Лимон никогда бы не подумал, что Костыль такой тяжёлый. За ним оставалась мокрая полоса. Свет мерк. Когда до машины оставалось шагов двадцать, Лимон упал сам. Потом он почувствовал, что и его тащат. Было всё так же темно, в голове звенело и гудело. Потом сквозь этот звон донеслось: «…ещё живой… в больницу… в госпиталь ближе…»
Он лежал и в то же время заваливался назад. На какой-то момент исчезло всё.

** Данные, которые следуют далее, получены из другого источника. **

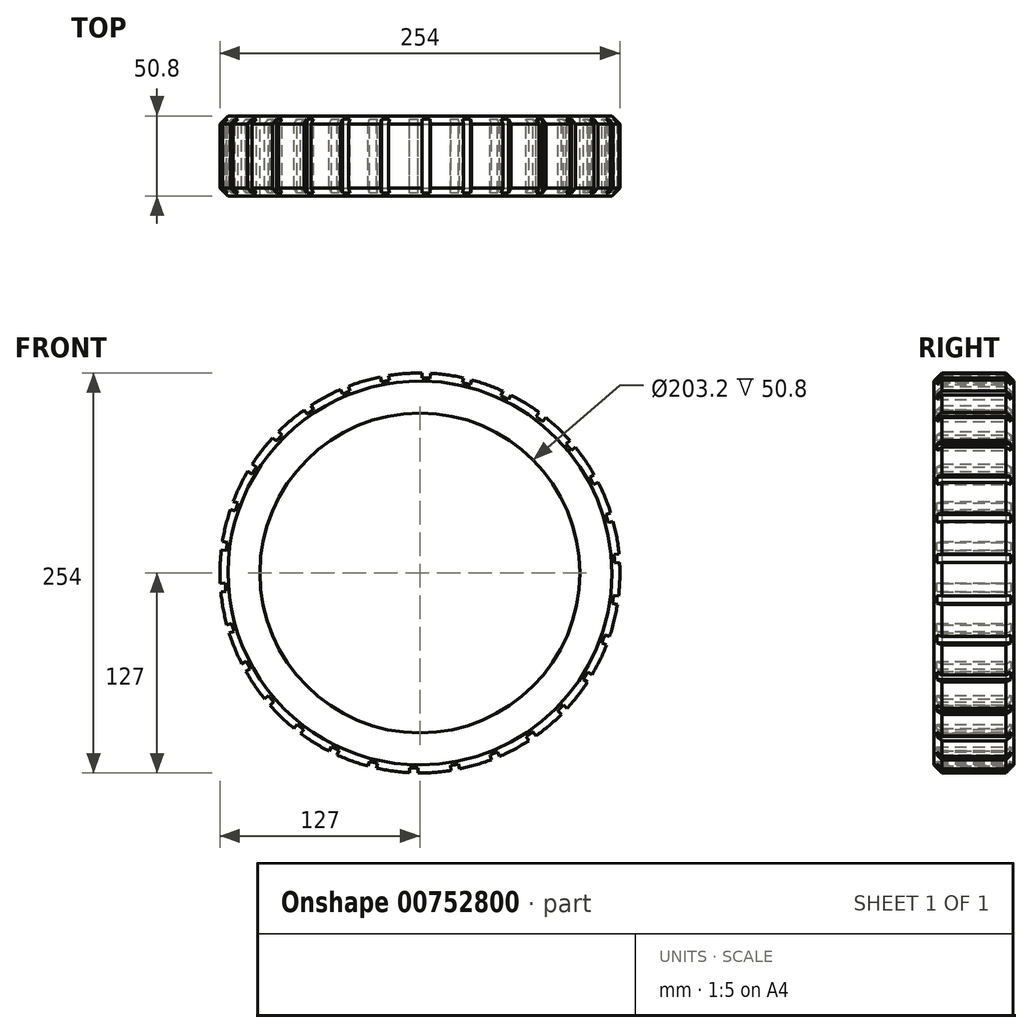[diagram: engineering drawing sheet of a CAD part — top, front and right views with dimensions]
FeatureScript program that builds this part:
annotation { "Feature Type Name" : "Feature", "Feature Type Description" : "" }
export const myFeature = defineFeature(function(context is Context, id is Id, definition is map)
    precondition{}
    {
        {
            var Q0;
            Q0=qCreatedBy(makeId("Front.planeOp"),FACE);
            var sketch = newSketch(context, id + "F0", { "sketchPlane" : qUnion([Q0])});
            skCircle(sketch, "E0", {"center": v(0, 0) * mm, "radius": 101.6 * mm});
            skCircle(sketch, "E1", {"center": v(0, 0) * mm, "radius": 127 * mm});
            skSolve(sketch);
        }
        {
            var Q0;
            Q0=makeQuery(id+"F0.imprint","IMPRINT",FACE,{"disambiguationData":[TD([[makeQuery(id+"F0.imprint","IMPRINT",EDGE,{"derivedFrom":sQuery(id+"F0.wireOp",EDGE,"E0")}),-1.0]])]});
            extrude(context, id + "F1", {"entities" : qUnion([Q0]), "depth" : 50.8 * mm, "offsetDistance" : 25.4 * mm});
        }
        {
            var Q0;
            Q0=makeQuery(id+"F1.opExtrude","CAP_EDGE",EDGE,{"disambiguationData":[OSD([sQuery(id+"F0.wireOp",EDGE,"E1")])],"isStart":true});
            var Q1;
            Q1=makeQuery(id+"F1.opExtrude","CAP_EDGE",EDGE,{"disambiguationData":[OSD([sQuery(id+"F0.wireOp",EDGE,"E1")])],"isStart":false});
            chamfer(context, id + "F2", {"entities" : qUnion([Q0, Q1]), "width" : 5.08 * mm, "tangentPropagation" : true});
        }
        {
            var Q0;
            Q0=qCreatedBy(makeId("Front.planeOp"),FACE);
            var sketch = newSketch(context, id + "F3", { "sketchPlane" : qUnion([Q0])});
            skArc(sketch, "E2", {"start": v(57.69, 113.14) * mm, "mid": v(55.26, 114.35) * mm, "end": v(52.8, 115.5) * mm});
            skArc(sketch, "E3", {"start": v(56.25, 110.31) * mm, "mid": v(53.88, 111.49) * mm, "end": v(51.48, 112.62) * mm});
            skLineSegment(sketch, "E4", {"start": v(51.48, 112.62) * mm, "end": v(52.8, 115.5) * mm});
            skLineSegment(sketch, "E5", {"start": v(56.25, 110.31) * mm, "end": v(57.69, 113.14) * mm});
            skLineSegment(sketch, "E6.1.0", {"start": v(26.94, 120.86) * mm, "end": v(27.63, 123.96) * mm});
            skArc(sketch, "E6.1.1", {"start": v(32.9, 122.66) * mm, "mid": v(30.28, 123.34) * mm, "end": v(27.63, 123.96) * mm});
            skArc(sketch, "E6.1.2", {"start": v(32.08, 119.6) * mm, "mid": v(29.52, 120.25) * mm, "end": v(26.94, 120.86) * mm});
            skLineSegment(sketch, "E6.1.3", {"start": v(32.08, 119.6) * mm, "end": v(32.9, 122.66) * mm});
            skLineSegment(sketch, "E6.2.0", {"start": v(1.23, 123.82) * mm, "end": v(1.26, 127) * mm});
            skArc(sketch, "E6.2.1", {"start": v(6.68, 126.82) * mm, "mid": v(3.97, 126.94) * mm, "end": v(1.26, 127) * mm});
            skArc(sketch, "E6.2.2", {"start": v(6.52, 123.65) * mm, "mid": v(3.87, 123.76) * mm, "end": v(1.23, 123.82) * mm});
            skLineSegment(sketch, "E6.2.3", {"start": v(6.52, 123.65) * mm, "end": v(6.68, 126.82) * mm});
            skLineSegment(sketch, "E6.3.0", {"start": v(-24.54, 121.37) * mm, "end": v(-25.17, 124.48) * mm});
            skArc(sketch, "E6.3.1", {"start": v(-19.83, 125.44) * mm, "mid": v(-22.5, 124.99) * mm, "end": v(-25.17, 124.48) * mm});
            skArc(sketch, "E6.3.2", {"start": v(-19.34, 122.3) * mm, "mid": v(-21.95, 121.86) * mm, "end": v(-24.54, 121.37) * mm});
            skLineSegment(sketch, "E6.3.3", {"start": v(-19.34, 122.3) * mm, "end": v(-19.83, 125.44) * mm});
            skLineSegment(sketch, "E6.4.0", {"start": v(-49.24, 113.61) * mm, "end": v(-50.5, 116.53) * mm});
            skArc(sketch, "E6.4.1", {"start": v(-45.48, 118.58) * mm, "mid": v(-48, 117.58) * mm, "end": v(-50.5, 116.53) * mm});
            skArc(sketch, "E6.4.2", {"start": v(-44.34, 115.61) * mm, "mid": v(-46.8, 114.64) * mm, "end": v(-49.24, 113.61) * mm});
            skLineSegment(sketch, "E6.4.3", {"start": v(-44.34, 115.61) * mm, "end": v(-45.48, 118.58) * mm});
            skLineSegment(sketch, "E6.5.0", {"start": v(-71.79, 100.9) * mm, "end": v(-73.63, 103.48) * mm});
            skArc(sketch, "E6.5.1", {"start": v(-69.14, 106.53) * mm, "mid": v(-71.4, 105.03) * mm, "end": v(-73.63, 103.48) * mm});
            skArc(sketch, "E6.5.2", {"start": v(-67.41, 103.87) * mm, "mid": v(-69.61, 102.4) * mm, "end": v(-71.79, 100.9) * mm});
            skLineSegment(sketch, "E6.5.3", {"start": v(-67.41, 103.87) * mm, "end": v(-69.14, 106.53) * mm});
            skLineSegment(sketch, "E6.6.0", {"start": v(-91.2, 83.76) * mm, "end": v(-93.53, 85.9) * mm});
            skArc(sketch, "E6.6.1", {"start": v(-89.78, 89.83) * mm, "mid": v(-91.68, 87.89) * mm, "end": v(-93.53, 85.9) * mm});
            skArc(sketch, "E6.6.2", {"start": v(-87.53, 87.58) * mm, "mid": v(-89.38, 85.7) * mm, "end": v(-91.2, 83.76) * mm});
            skLineSegment(sketch, "E6.6.3", {"start": v(-87.53, 87.58) * mm, "end": v(-89.78, 89.83) * mm});
            skLineSegment(sketch, "E6.7.0", {"start": v(-106.62, 62.97) * mm, "end": v(-109.35, 64.59) * mm});
            skArc(sketch, "E6.7.1", {"start": v(-106.5, 69.2) * mm, "mid": v(-107.95, 66.9) * mm, "end": v(-109.35, 64.59) * mm});
            skArc(sketch, "E6.7.2", {"start": v(-103.83, 67.47) * mm, "mid": v(-105.25, 65.24) * mm, "end": v(-106.62, 62.97) * mm});
            skLineSegment(sketch, "E6.7.3", {"start": v(-103.83, 67.47) * mm, "end": v(-106.5, 69.2) * mm});
            skLineSegment(sketch, "E6.8.0", {"start": v(-117.38, 39.43) * mm, "end": v(-120.39, 40.44) * mm});
            skArc(sketch, "E6.8.1", {"start": v(-118.55, 45.55) * mm, "mid": v(-119.5, 43) * mm, "end": v(-120.39, 40.44) * mm});
            skArc(sketch, "E6.8.2", {"start": v(-115.59, 44.4) * mm, "mid": v(-116.51, 41.93) * mm, "end": v(-117.38, 39.43) * mm});
            skLineSegment(sketch, "E6.8.3", {"start": v(-115.59, 44.4) * mm, "end": v(-118.55, 45.55) * mm});
            skLineSegment(sketch, "E6.9.0", {"start": v(-123.01, 14.16) * mm, "end": v(-126.17, 14.53) * mm});
            skArc(sketch, "E6.9.1", {"start": v(-125.43, 19.9) * mm, "mid": v(-125.83, 17.22) * mm, "end": v(-126.17, 14.53) * mm});
            skArc(sketch, "E6.9.2", {"start": v(-122.3, 19.4) * mm, "mid": v(-122.68, 16.79) * mm, "end": v(-123.01, 14.16) * mm});
            skLineSegment(sketch, "E6.9.3", {"start": v(-122.3, 19.4) * mm, "end": v(-125.43, 19.9) * mm});
            skLineSegment(sketch, "E6.10.0", {"start": v(-123.27, -11.72) * mm, "end": v(-126.43, -12.02) * mm});
            skArc(sketch, "E6.10.1", {"start": v(-126.83, -6.61) * mm, "mid": v(-126.66, -9.32) * mm, "end": v(-126.43, -12.02) * mm});
            skArc(sketch, "E6.10.2", {"start": v(-123.66, -6.45) * mm, "mid": v(-123.5, -9.09) * mm, "end": v(-123.27, -11.72) * mm});
            skLineSegment(sketch, "E6.10.3", {"start": v(-123.66, -6.45) * mm, "end": v(-126.83, -6.61) * mm});
            skLineSegment(sketch, "E6.11.0", {"start": v(-118.14, -37.1) * mm, "end": v(-121.17, -38.05) * mm});
            skArc(sketch, "E6.11.1", {"start": v(-122.68, -32.84) * mm, "mid": v(-121.95, -35.45) * mm, "end": v(-121.17, -38.05) * mm});
            skArc(sketch, "E6.11.2", {"start": v(-119.61, -32.01) * mm, "mid": v(-118.9, -34.56) * mm, "end": v(-118.14, -37.1) * mm});
            skLineSegment(sketch, "E6.11.3", {"start": v(-119.61, -32.01) * mm, "end": v(-122.68, -32.84) * mm});
            skLineSegment(sketch, "E6.12.0", {"start": v(-107.84, -60.85) * mm, "end": v(-110.6, -62.4) * mm});
            skArc(sketch, "E6.12.1", {"start": v(-113.17, -57.62) * mm, "mid": v(-111.92, -60.03) * mm, "end": v(-110.6, -62.4) * mm});
            skArc(sketch, "E6.12.2", {"start": v(-110.34, -56.18) * mm, "mid": v(-109.12, -58.53) * mm, "end": v(-107.84, -60.85) * mm});
            skLineSegment(sketch, "E6.12.3", {"start": v(-110.34, -56.18) * mm, "end": v(-113.17, -57.62) * mm});
            skLineSegment(sketch, "E6.13.0", {"start": v(-92.84, -81.94) * mm, "end": v(-95.22, -84.04) * mm});
            skArc(sketch, "E6.13.1", {"start": v(-98.72, -79.9) * mm, "mid": v(-97, -81.99) * mm, "end": v(-95.22, -84.04) * mm});
            skArc(sketch, "E6.13.2", {"start": v(-96.25, -77.9) * mm, "mid": v(-94.57, -79.94) * mm, "end": v(-92.84, -81.94) * mm});
            skLineSegment(sketch, "E6.13.3", {"start": v(-96.25, -77.9) * mm, "end": v(-98.72, -79.9) * mm});
            skLineSegment(sketch, "E6.14.0", {"start": v(-73.77, -99.45) * mm, "end": v(-75.66, -102) * mm});
            skArc(sketch, "E6.14.1", {"start": v(-79.95, -98.68) * mm, "mid": v(-77.82, -100.36) * mm, "end": v(-75.66, -102) * mm});
            skArc(sketch, "E6.14.2", {"start": v(-77.95, -96.2) * mm, "mid": v(-75.88, -97.85) * mm, "end": v(-73.77, -99.45) * mm});
            skLineSegment(sketch, "E6.14.3", {"start": v(-77.95, -96.2) * mm, "end": v(-79.95, -98.68) * mm});
            skLineSegment(sketch, "E6.15.0", {"start": v(-51.48, -112.62) * mm, "end": v(-52.8, -115.5) * mm});
            skArc(sketch, "E6.15.1", {"start": v(-57.69, -113.14) * mm, "mid": v(-55.26, -114.35) * mm, "end": v(-52.8, -115.5) * mm});
            skArc(sketch, "E6.15.2", {"start": v(-56.25, -110.31) * mm, "mid": v(-53.88, -111.49) * mm, "end": v(-51.48, -112.62) * mm});
            skLineSegment(sketch, "E6.15.3", {"start": v(-56.25, -110.31) * mm, "end": v(-57.69, -113.14) * mm});
            skLineSegment(sketch, "E6.16.0", {"start": v(-26.94, -120.86) * mm, "end": v(-27.63, -123.96) * mm});
            skArc(sketch, "E6.16.1", {"start": v(-32.9, -122.66) * mm, "mid": v(-30.28, -123.34) * mm, "end": v(-27.63, -123.96) * mm});
            skArc(sketch, "E6.16.2", {"start": v(-32.08, -119.6) * mm, "mid": v(-29.52, -120.25) * mm, "end": v(-26.94, -120.86) * mm});
            skLineSegment(sketch, "E6.16.3", {"start": v(-32.08, -119.6) * mm, "end": v(-32.9, -122.66) * mm});
            skLineSegment(sketch, "E6.17.0", {"start": v(-1.23, -123.82) * mm, "end": v(-1.26, -127) * mm});
            skArc(sketch, "E6.17.1", {"start": v(-6.68, -126.82) * mm, "mid": v(-3.97, -126.94) * mm, "end": v(-1.26, -127) * mm});
            skArc(sketch, "E6.17.2", {"start": v(-6.52, -123.65) * mm, "mid": v(-3.87, -123.76) * mm, "end": v(-1.23, -123.82) * mm});
            skLineSegment(sketch, "E6.17.3", {"start": v(-6.52, -123.65) * mm, "end": v(-6.68, -126.82) * mm});
            skLineSegment(sketch, "E6.18.0", {"start": v(24.54, -121.37) * mm, "end": v(25.17, -124.48) * mm});
            skArc(sketch, "E6.18.1", {"start": v(19.83, -125.44) * mm, "mid": v(22.5, -124.99) * mm, "end": v(25.17, -124.48) * mm});
            skArc(sketch, "E6.18.2", {"start": v(19.34, -122.3) * mm, "mid": v(21.95, -121.86) * mm, "end": v(24.54, -121.37) * mm});
            skLineSegment(sketch, "E6.18.3", {"start": v(19.34, -122.3) * mm, "end": v(19.83, -125.44) * mm});
            skLineSegment(sketch, "E6.19.0", {"start": v(49.24, -113.61) * mm, "end": v(50.5, -116.53) * mm});
            skArc(sketch, "E6.19.1", {"start": v(45.48, -118.58) * mm, "mid": v(48, -117.58) * mm, "end": v(50.5, -116.53) * mm});
            skArc(sketch, "E6.19.2", {"start": v(44.34, -115.61) * mm, "mid": v(46.8, -114.64) * mm, "end": v(49.24, -113.61) * mm});
            skLineSegment(sketch, "E6.19.3", {"start": v(44.34, -115.61) * mm, "end": v(45.48, -118.58) * mm});
            skLineSegment(sketch, "E6.20.0", {"start": v(71.79, -100.9) * mm, "end": v(73.63, -103.48) * mm});
            skArc(sketch, "E6.20.1", {"start": v(69.14, -106.53) * mm, "mid": v(71.4, -105.03) * mm, "end": v(73.63, -103.48) * mm});
            skArc(sketch, "E6.20.2", {"start": v(67.41, -103.87) * mm, "mid": v(69.61, -102.4) * mm, "end": v(71.79, -100.9) * mm});
            skLineSegment(sketch, "E6.20.3", {"start": v(67.41, -103.87) * mm, "end": v(69.14, -106.53) * mm});
            skLineSegment(sketch, "E6.21.0", {"start": v(91.2, -83.76) * mm, "end": v(93.53, -85.9) * mm});
            skArc(sketch, "E6.21.1", {"start": v(89.78, -89.83) * mm, "mid": v(91.68, -87.89) * mm, "end": v(93.53, -85.9) * mm});
            skArc(sketch, "E6.21.2", {"start": v(87.53, -87.58) * mm, "mid": v(89.38, -85.7) * mm, "end": v(91.2, -83.76) * mm});
            skLineSegment(sketch, "E6.21.3", {"start": v(87.53, -87.58) * mm, "end": v(89.78, -89.83) * mm});
            skLineSegment(sketch, "E6.22.0", {"start": v(106.62, -62.97) * mm, "end": v(109.35, -64.59) * mm});
            skArc(sketch, "E6.22.1", {"start": v(106.5, -69.2) * mm, "mid": v(107.95, -66.9) * mm, "end": v(109.35, -64.59) * mm});
            skArc(sketch, "E6.22.2", {"start": v(103.83, -67.47) * mm, "mid": v(105.25, -65.24) * mm, "end": v(106.62, -62.97) * mm});
            skLineSegment(sketch, "E6.22.3", {"start": v(103.83, -67.47) * mm, "end": v(106.5, -69.2) * mm});
            skLineSegment(sketch, "E6.23.0", {"start": v(117.38, -39.43) * mm, "end": v(120.39, -40.44) * mm});
            skArc(sketch, "E6.23.1", {"start": v(118.55, -45.55) * mm, "mid": v(119.5, -43) * mm, "end": v(120.39, -40.44) * mm});
            skArc(sketch, "E6.23.2", {"start": v(115.59, -44.4) * mm, "mid": v(116.51, -41.93) * mm, "end": v(117.38, -39.43) * mm});
            skLineSegment(sketch, "E6.23.3", {"start": v(115.59, -44.4) * mm, "end": v(118.55, -45.55) * mm});
            skLineSegment(sketch, "E6.24.0", {"start": v(123.01, -14.16) * mm, "end": v(126.17, -14.53) * mm});
            skArc(sketch, "E6.24.1", {"start": v(125.43, -19.9) * mm, "mid": v(125.83, -17.22) * mm, "end": v(126.17, -14.53) * mm});
            skArc(sketch, "E6.24.2", {"start": v(122.3, -19.4) * mm, "mid": v(122.68, -16.79) * mm, "end": v(123.01, -14.16) * mm});
            skLineSegment(sketch, "E6.24.3", {"start": v(122.3, -19.4) * mm, "end": v(125.43, -19.9) * mm});
            skLineSegment(sketch, "E6.25.0", {"start": v(123.27, 11.72) * mm, "end": v(126.43, 12.02) * mm});
            skArc(sketch, "E6.25.1", {"start": v(126.83, 6.61) * mm, "mid": v(126.66, 9.32) * mm, "end": v(126.43, 12.02) * mm});
            skArc(sketch, "E6.25.2", {"start": v(123.66, 6.45) * mm, "mid": v(123.5, 9.09) * mm, "end": v(123.27, 11.72) * mm});
            skLineSegment(sketch, "E6.25.3", {"start": v(123.66, 6.45) * mm, "end": v(126.83, 6.61) * mm});
            skLineSegment(sketch, "E6.26.0", {"start": v(118.14, 37.1) * mm, "end": v(121.17, 38.05) * mm});
            skArc(sketch, "E6.26.1", {"start": v(122.68, 32.84) * mm, "mid": v(121.95, 35.45) * mm, "end": v(121.17, 38.05) * mm});
            skArc(sketch, "E6.26.2", {"start": v(119.61, 32.01) * mm, "mid": v(118.9, 34.56) * mm, "end": v(118.14, 37.1) * mm});
            skLineSegment(sketch, "E6.26.3", {"start": v(119.61, 32.01) * mm, "end": v(122.68, 32.84) * mm});
            skLineSegment(sketch, "E6.27.0", {"start": v(107.84, 60.85) * mm, "end": v(110.6, 62.4) * mm});
            skArc(sketch, "E6.27.1", {"start": v(113.17, 57.62) * mm, "mid": v(111.92, 60.03) * mm, "end": v(110.6, 62.4) * mm});
            skArc(sketch, "E6.27.2", {"start": v(110.34, 56.18) * mm, "mid": v(109.12, 58.53) * mm, "end": v(107.84, 60.85) * mm});
            skLineSegment(sketch, "E6.27.3", {"start": v(110.34, 56.18) * mm, "end": v(113.17, 57.62) * mm});
            skLineSegment(sketch, "E6.28.0", {"start": v(92.84, 81.94) * mm, "end": v(95.22, 84.04) * mm});
            skArc(sketch, "E6.28.1", {"start": v(98.72, 79.9) * mm, "mid": v(97, 81.99) * mm, "end": v(95.22, 84.04) * mm});
            skArc(sketch, "E6.28.2", {"start": v(96.25, 77.9) * mm, "mid": v(94.57, 79.94) * mm, "end": v(92.84, 81.94) * mm});
            skLineSegment(sketch, "E6.28.3", {"start": v(96.25, 77.9) * mm, "end": v(98.72, 79.9) * mm});
            skLineSegment(sketch, "E6.29.0", {"start": v(73.77, 99.45) * mm, "end": v(75.66, 102) * mm});
            skArc(sketch, "E6.29.1", {"start": v(79.95, 98.68) * mm, "mid": v(77.82, 100.36) * mm, "end": v(75.66, 102) * mm});
            skArc(sketch, "E6.29.2", {"start": v(77.95, 96.2) * mm, "mid": v(75.88, 97.85) * mm, "end": v(73.77, 99.45) * mm});
            skLineSegment(sketch, "E6.29.3", {"start": v(77.95, 96.2) * mm, "end": v(79.95, 98.68) * mm});
            skSolve(sketch);
        }
        {
            var Q0;
            Q0 = qSketchRegion(id + "F3", true);
            extrude(context, id + "F4", {"entities" : qUnion([Q0]), "operationType" : NewBodyOperationType.REMOVE, "depth" : 50.8 * mm, "offsetDistance" : 25.4 * mm});
        }
    });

Пришёл в себя от тряски. Сел, хватаясь руками. Что-то стал понимать. Он ехал в кузове, спиной вперёд. Рядом на четвереньках стояла Илли, нависая над комом рваного тряпья. Одной рукой она опиралась на этот ком. Мимо уже проносились дома. Потом машину занесло на повороте, Лимон не удержался и упал на бок – и оказался лицом к лицу с Костылём. Половина лица Костыля была сплошной кровоподтёк, на лбу и щеках кровоточили крошечные ранки. Илли держала его за плечо – наверное, что-то там зажимая. Платка на ней не было, волосы растрепались.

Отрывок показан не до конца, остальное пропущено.